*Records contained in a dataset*
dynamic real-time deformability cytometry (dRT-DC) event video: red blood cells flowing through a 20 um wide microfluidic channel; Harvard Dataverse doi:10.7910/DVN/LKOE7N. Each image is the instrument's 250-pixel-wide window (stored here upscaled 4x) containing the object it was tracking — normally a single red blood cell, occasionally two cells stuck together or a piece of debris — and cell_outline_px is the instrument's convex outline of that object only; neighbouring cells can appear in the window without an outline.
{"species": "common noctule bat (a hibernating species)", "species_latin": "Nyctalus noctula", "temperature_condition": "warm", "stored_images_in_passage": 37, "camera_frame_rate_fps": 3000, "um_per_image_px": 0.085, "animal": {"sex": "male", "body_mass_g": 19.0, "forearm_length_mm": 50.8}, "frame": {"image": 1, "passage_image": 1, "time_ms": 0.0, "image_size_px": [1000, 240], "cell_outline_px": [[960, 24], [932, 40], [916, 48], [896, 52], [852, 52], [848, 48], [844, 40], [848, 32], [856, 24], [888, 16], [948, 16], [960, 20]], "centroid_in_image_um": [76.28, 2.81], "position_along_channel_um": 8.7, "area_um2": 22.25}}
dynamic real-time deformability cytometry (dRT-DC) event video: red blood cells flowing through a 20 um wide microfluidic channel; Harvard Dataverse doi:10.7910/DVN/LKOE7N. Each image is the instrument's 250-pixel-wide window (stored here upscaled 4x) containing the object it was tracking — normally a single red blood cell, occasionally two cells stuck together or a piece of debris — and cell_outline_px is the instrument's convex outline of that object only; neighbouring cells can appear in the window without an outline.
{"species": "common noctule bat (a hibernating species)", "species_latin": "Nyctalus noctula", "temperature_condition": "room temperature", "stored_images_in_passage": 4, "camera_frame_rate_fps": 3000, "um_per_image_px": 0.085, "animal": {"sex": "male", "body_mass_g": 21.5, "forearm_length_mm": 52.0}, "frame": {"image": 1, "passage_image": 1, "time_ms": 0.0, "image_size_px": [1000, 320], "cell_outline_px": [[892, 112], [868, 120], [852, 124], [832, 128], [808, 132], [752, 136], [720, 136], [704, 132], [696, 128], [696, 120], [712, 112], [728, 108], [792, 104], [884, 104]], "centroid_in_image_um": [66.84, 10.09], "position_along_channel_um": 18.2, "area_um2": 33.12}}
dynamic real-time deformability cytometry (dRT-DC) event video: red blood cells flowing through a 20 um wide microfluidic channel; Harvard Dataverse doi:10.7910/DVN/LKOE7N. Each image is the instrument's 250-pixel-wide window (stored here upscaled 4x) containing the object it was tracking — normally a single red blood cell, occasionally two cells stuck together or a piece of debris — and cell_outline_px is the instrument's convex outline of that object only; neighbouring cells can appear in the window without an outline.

*GIVEN TASK*
Each line of the listing should be echoed back exactly.

*TASK SOLUTION*
dynamic real-time deformability cytometry (dRT-DC) event video: red blood cells flowing through a 20 um wide microfluidic channel; Harvard Dataverse doi:10.7910/DVN/LKOE7N. Each image is the instrument's 250-pixel-wide window (stored here upscaled 4x) containing the object it was tracking — normally a single red blood cell, occasionally two cells stuck together or a piece of debris — and cell_outline_px is the instrument's convex outline of that object only; neighbouring cells can appear in the window without an outline.
{"species": "common noctule bat (a hibernating species)", "species_latin": "Nyctalus noctula", "temperature_condition": "warm", "stored_images_in_passage": 37, "camera_frame_rate_fps": 3000, "um_per_image_px": 0.085, "animal": {"sex": "male", "body_mass_g": 19.0, "forearm_length_mm": 50.8}, "frame": {"image": 1, "passage_image": 1, "time_ms": 0.0, "image_size_px": [1000, 240], "cell_outline_px": [[960, 24], [932, 40], [916, 48], [896, 52], [852, 52], [848, 48], [844, 40], [848, 32], [856, 24], [888, 16], [948, 16], [960, 20]], "centroid_in_image_um": [76.28, 2.81], "position_along_channel_um": 8.7, "area_um2": 22.25}}
dynamic real-time deformability cytometry (dRT-DC) event video: red blood cells flowing through a 20 um wide microfluidic channel; Harvard Dataverse doi:10.7910/DVN/LKOE7N. Each image is the instrument's 250-pixel-wide window (stored here upscaled 4x) containing the object it was tracking — normally a single red blood cell, occasionally two cells stuck together or a piece of debris — and cell_outline_px is the instrument's convex outline of that object only; neighbouring cells can appear in the window without an outline.
{"species": "common noctule bat (a hibernating species)", "species_latin": "Nyctalus noctula", "temperature_condition": "room temperature", "stored_images_in_passage": 4, "camera_frame_rate_fps": 3000, "um_per_image_px": 0.085, "animal": {"sex": "male", "body_mass_g": 21.5, "forearm_length_mm": 52.0}, "frame": {"image": 1, "passage_image": 1, "time_ms": 0.0, "image_size_px": [1000, 320], "cell_outline_px": [[892, 112], [868, 120], [852, 124], [832, 128], [808, 132], [752, 136], [720, 136], [704, 132], [696, 128], [696, 120], [712, 112], [728, 108], [792, 104], [884, 104]], "centroid_in_image_um": [66.84, 10.09], "position_along_channel_um": 18.2, "area_um2": 33.12}}
dynamic real-time deformability cytometry (dRT-DC) event video: red blood cells flowing through a 20 um wide microfluidic channel; Harvard Dataverse doi:10.7910/DVN/LKOE7N. Each image is the instrument's 250-pixel-wide window (stored here upscaled 4x) containing the object it was tracking — normally a single red blood cell, occasionally two cells stuck together or a piece of debris — and cell_outline_px is the instrument's convex outline of that object only; neighbouring cells can appear in the window without an outline.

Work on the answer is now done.